No me refiero al marcador de un encuentro ni al resultado de un set de tenis jugado hace años (ahora ese tanteo ya no es posible), sino a un 11 de septiembre que nadie conmemora y que en 1695 sacudió las relaciones económicas internacionales; propició un mercado mundial con nuevas organizaciones.
La Corona británica, que con el pago de una cuota daba patentes de corso para saquear barcos, impuso hacia 1640 la etiqueta ‘enemigos de la humanidad’ en el Derecho internacional. Fue una medida necesaria e hipócrita que daba justificación para juzgar crímenes cometidos al otro lado del mundo, como los raptos de personas y su venta como esclavos; una práctica habitual de los piratas berberiscos. Por lo demás, las canciones trataban a los corsarios como a héroes.
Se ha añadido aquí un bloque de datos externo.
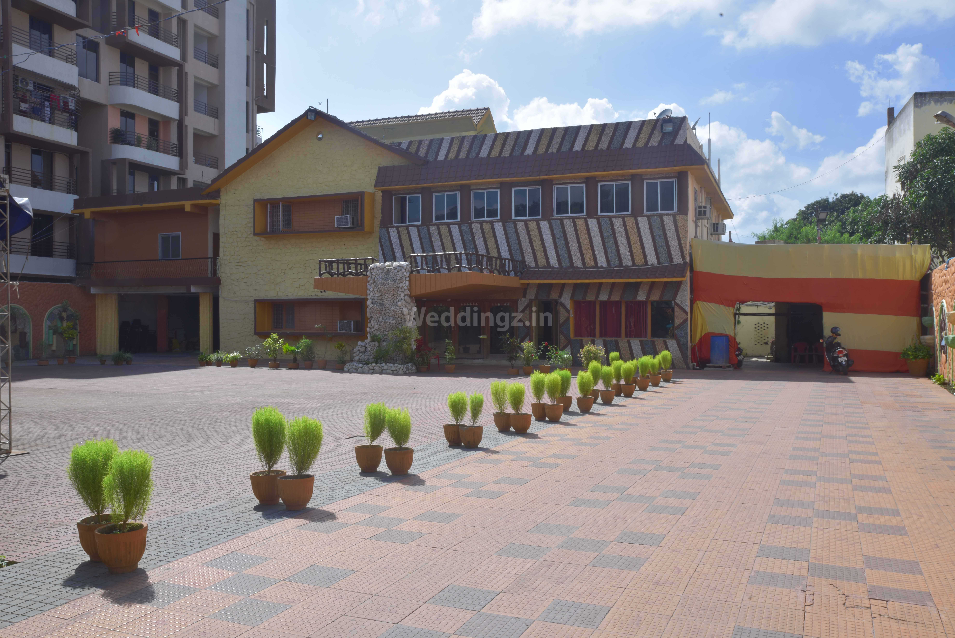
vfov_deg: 41.1
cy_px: 319
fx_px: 849
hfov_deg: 58.7
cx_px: 478
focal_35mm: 32
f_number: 22
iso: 100
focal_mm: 32
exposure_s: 1/40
En enero de 1694, el joven pirata Henry Every (25 años de edad), alistado en un barco corsario con una tripulación sometida a terribles condiciones alimentarias y de higiene, se amotinó y se hizo con el mando. Dos años después logró dar un golpe asombroso: hacerse con el buque insignia del emperador del Gran Mogol, Estado islámico del subcontinente indio, que transportaba por el Índico una fortuna de unos veinte millones de euros. Every raptó a una nieta del emperador y nunca más se supo de ellos.
Cada uno con su botín, los piratas se separaron y corrieron diversa suerte. Pero, al ir contra los intereses de la Corona y de la Compañía de las Indias Orientales, habían roto el pacto establecido que siempre ocultó sus crímenes. Y se impuso el interés de castigarlos para que el comercio del mundo prosiguiera. Hoy aquella doble moral perdura y es aplicada en diferentes pirateos.